4 teaspoons coconut oil
1 medium onion, finely chopped
1 tsp fine sea salt, to taste, plus a pinch
3 large cloves garlic, minced
4 tsp grated fresh ginger
1 tbsp cumin
1 tsp ground turmeric
1 tsp ground coriander
1/4 tsp red pepper flakes
1 large sweet potato cut into 1/4" pieces (I left peel on)
1 large carrot cut into 1/4" pieces (I left peel on)
1 (14oz) can chickpeas, drained and rinsed
1 (14oz) can diced tomatoes with juices
1 (14oz) can coconut milk
1 bunch swiss chard
Freshly ground black pepper
1c Brown wild rice mix
In a large saucepan, heat the oil over medium heat. Add the onion, season with a pinch of salt, and cook for 3 - 5 minutes, or until the onion is translucent.
Add the garlic, ginger, turmeric, cumin, coriander, and red pepper flakes. Stir to combine and sauté until the garlic softens.
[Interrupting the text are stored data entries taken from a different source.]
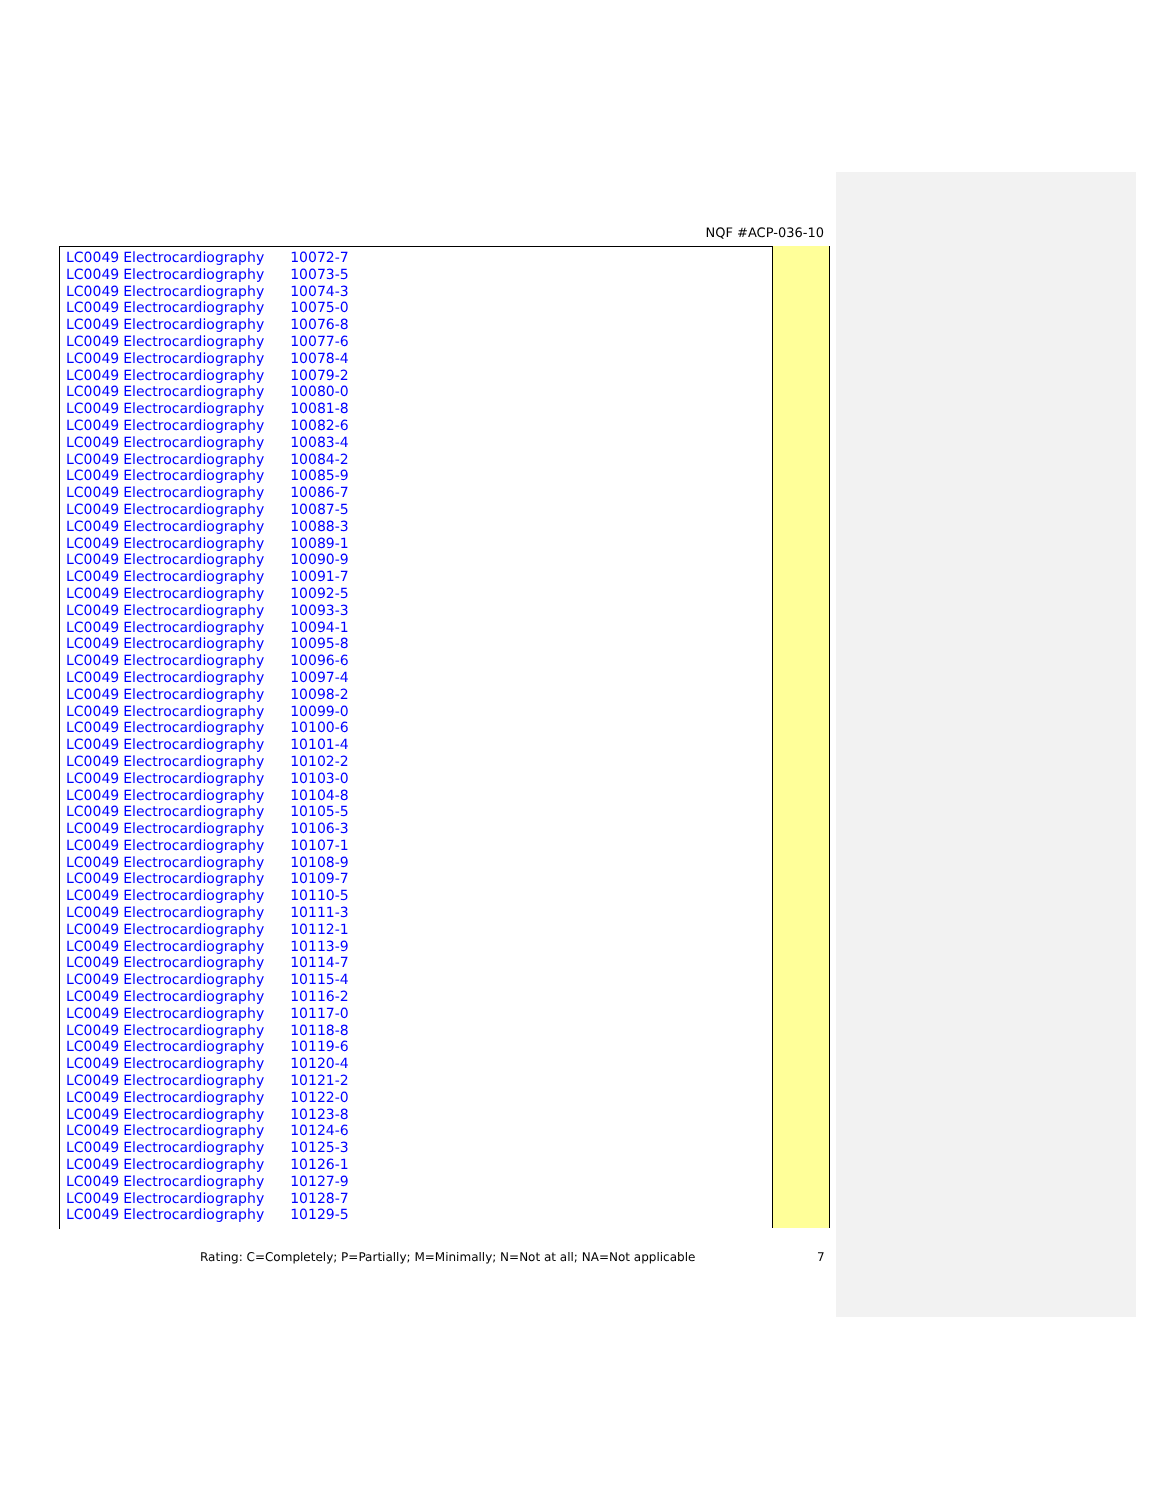NQF #ACP-036-10
| LC0049 | Electrocardiography | 10072-7 |
| LC0049 | Electrocardiography | 10073-5 |
| LC0049 | Electrocardiography | 10074-3 |
| LC0049 | Electrocardiography | 10075-0 |
| LC0049 | Electrocardiography | 10076-8 |
| LC0049 | Electrocardiography | 10077-6 |
| LC0049 | Electrocardiography | 10078-4 |
| LC0049 | Electrocardiography | 10079-2 |
| LC0049 | Electrocardiography | 10080-0 |
| LC0049 | Electrocardiography | 10081-8 |
| LC0049 | Electrocardiography | 10082-6 |
| LC0049 | Electrocardiography | 10083-4 |
| LC0049 | Electrocardiography | 10084-2 |
| LC0049 | Electrocardiography | 10085-9 |
| LC0049 | Electrocardiography | 10086-7 |
| LC0049 | Electrocardiography | 10087-5 |
| LC0049 | Electrocardiography | 10088-3 |
| LC0049 | Electrocardiography | 10089-1 |
| LC0049 | Electrocardiography | 10090-9 |
| LC0049 | Electrocardiography | 10091-7 |
| LC0049 | Electrocardiography | 10092-5 |
| LC0049 | Electrocardiography | 10093-3 |
| LC0049 | Electrocardiography | 10094-1 |
| LC0049 | Electrocardiography | 10095-8 |
| LC0049 | Electrocardiography | 10096-6 |
| LC0049 | Electrocardiography | 10097-4 |
| LC0049 | Electrocardiography | 10098-2 |
| LC0049 | Electrocardiography | 10099-0 |
| LC0049 | Electrocardiography | 10100-6 |
| LC0049 | Electrocardiography | 10101-4 |
| LC0049 | Electrocardiography | 10102-2 |
| LC0049 | Electrocardiography | 10103-0 |
| LC0049 | Electrocardiography | 10104-8 |
| LC0049 | Electrocardiography | 10105-5 |
| LC0049 | Electrocardiography | 10106-3 |
| LC0049 | Electrocardiography | 10107-1 |
| LC0049 | Electrocardiography | 10108-9 |
| LC0049 | Electrocardiography | 10109-7 |
| LC0049 | Electrocardiography | 10110-5 |
| LC0049 | Electrocardiography | 10111-3 |
| LC0049 | Electrocardiography | 10112-1 |
| LC0049 | Electrocardiography | 10113-9 |
| LC0049 | Electrocardiography | 10114-7 |
| LC0049 | Electrocardiography | 10115-4 |
| LC0049 | Electrocardiography | 10116-2 |
| LC0049 | Electrocardiography | 10117-0 |
| LC0049 | Electrocardiography | 10118-8 |
| LC0049 | Electrocardiography | 10119-6 |
| LC0049 | Electrocardiography | 10120-4 |
| LC0049 | Electrocardiography | 10121-2 |
| LC0049 | Electrocardiography | 10122-0 |
| LC0049 | Electrocardiography | 10123-8 |
| LC0049 | Electrocardiography | 10124-6 |
| LC0049 | Electrocardiography | 10125-3 |
| LC0049 | Electrocardiography | 10126-1 |
| LC0049 | Electrocardiography | 10127-9 |
| LC0049 | Electrocardiography | 10128-7 |
| LC0049 | Electrocardiography | 10129-5 |
Rating: C=Completely; P=Partially; M=Minimally; N=Not at all; NA=Not applicable
7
Add the sweet potato, carrot, chickpeas, tomatoes with juices, and coconut milk. Stir to combine, cover, and simmer over medium heat for 20 - 30 minutes, until the potatoes are fork-tender.
If you are making a grain, now's a good time to start preparing it. I used a brown wild rice that takes about 30-40 minutes to cook.
When the curry is just about done, I mashed half of the mixture (using a wooden spoon or potato masher) to thicken it.
Stir in the swiss chard and cook until wilted. Season with the salt and black pepper to taste.
Taste and season with additional salt + pepper.
Serve on top of brown rice - or grain of your choice!
And voila - you've got a delicious meal that that also stores well in the fridge or freezer for a later date!